» **Short problem A**:
Reproduce every line of the listing below word for word, omitting the pictures.

» **Selected text**:

--

Carlos Monteagudo

Personal information
- Full name: Carlos Romeo Monteagudo Alfaro
- Date of birth: April 29, 1985 (age 41)
- Place of birth: San Vicente, El Salvador
- Height: 1.85 m (6 ft 1 in)
- Positions: Defender; midfielder;

Senior career*
- Years: Team / Apps / (Gls)
- 2004–2007: Independiente Nacional 1906
- 2007–2013: CD Luis Ángel Firpo
- 2015: → CD Audaz (loan)
- 2015–2016: Atlético Marte
- 2016–2017: CD Dragón
- 2018–2019: CD Audaz / 45 / (0)
- 2019–2020: Independiente FC

International career
- 2006–: El Salvador / 26 / (1)

= Carlos Monteagudo =

Salvadoran footballer (born 1985)

Carlos Romeo Monteagudo Alfaro (born April 29, 1985) is a Salvadoran professional footballer.

==Club career==
===Independiente Nacional 1906===
Monteagudo started his professional career at hometown club Independiente Nacional 1906 in 2004. However, Independiente Nacional 1906 descended in the Clausura 2007 tournament to Segunda División.

In December 2008, Monteagudo and with his club and national teammate Manuel Salazar were invited for trials with Mexican Primera División A team Monterrey 1a. A (effectively CF Monterreys reserve team), with the hopes of signing with the club's Second Division side.

After the two-week trial, Monteagudo was close to signing with the Mexican side, but ultimately he was not offered a contract, and he returned to El Salvador.

===Luis Ángel Firpo===
In 2007, Monteagudo signed with Luis Ángel Firpo. With the team of Usulután Monteagudo won the Apertura 2007, Clausura 2008 and Clausura 2013. Also he lost the Clausura 2009 final against Isidro Metapán.

--

» **Dataset rows**:
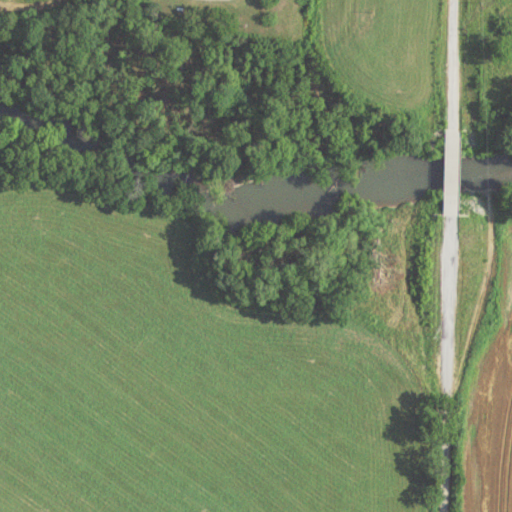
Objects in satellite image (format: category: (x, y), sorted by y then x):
road: (450, 74)
road: (448, 172)
river: (257, 210)
road: (448, 354)
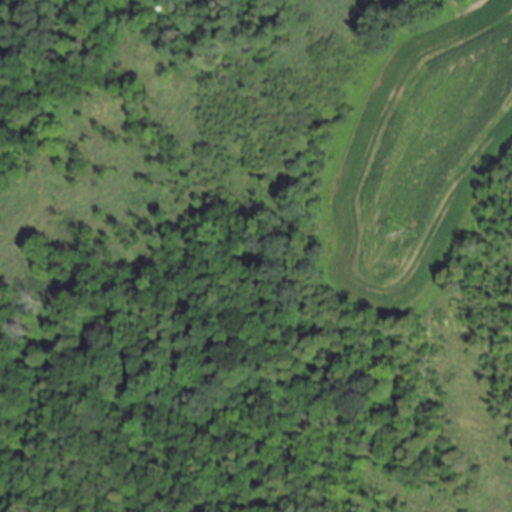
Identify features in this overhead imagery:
power tower: (405, 234)
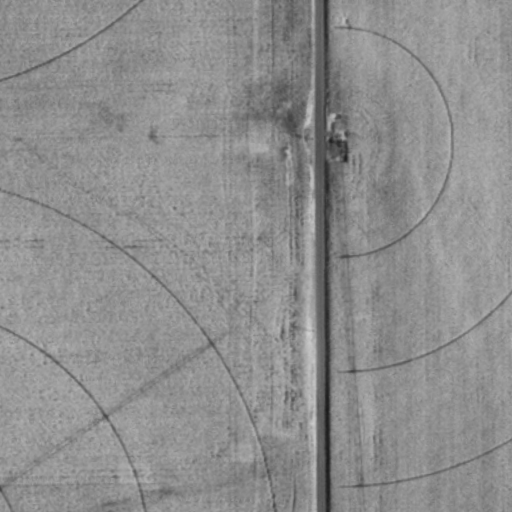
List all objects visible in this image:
road: (320, 256)
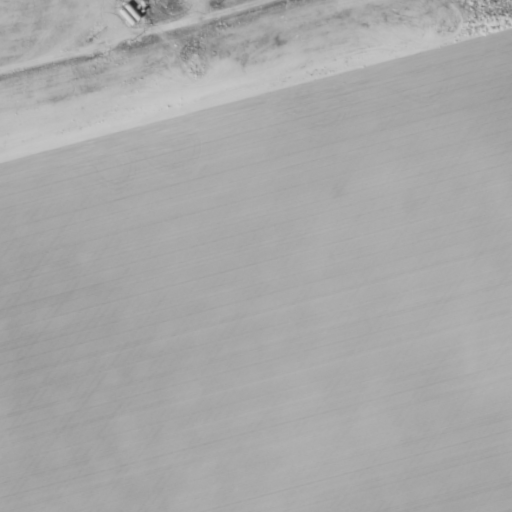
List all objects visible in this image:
road: (171, 39)
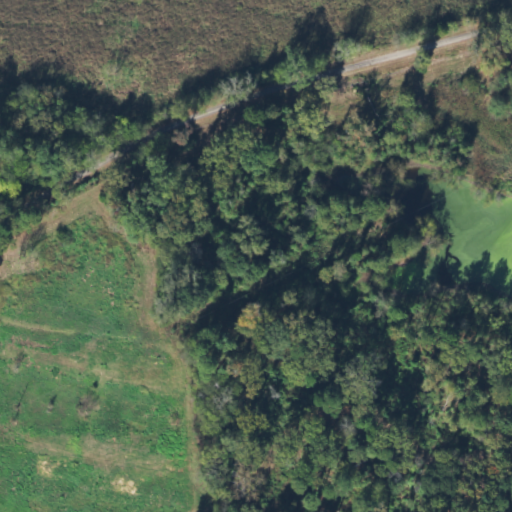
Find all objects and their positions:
road: (235, 93)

--

» **Short problem B**:
From the senior career section of the Carlos Monteagudo profile above, name each club he played for, counting a club only once even if it appears more than once.

» **Written answer A**:
Objects in satellite image (format: category: (x, y), sorted by y then x):
road: (450, 74)
road: (448, 172)
river: (257, 210)
road: (448, 354)
Identify features in this overhead imagery:
power tower: (405, 234)
List all objects visible in this image:
road: (320, 256)
List all objects visible in this image:
road: (171, 39)
Find all objects and their positions:
road: (235, 93)

» **Written answer B**:
- Independiente Nacional 1906
- CD Luis Ángel Firpo
- CD Audaz
- Atlético Marte
- CD Dragón
- Independiente FC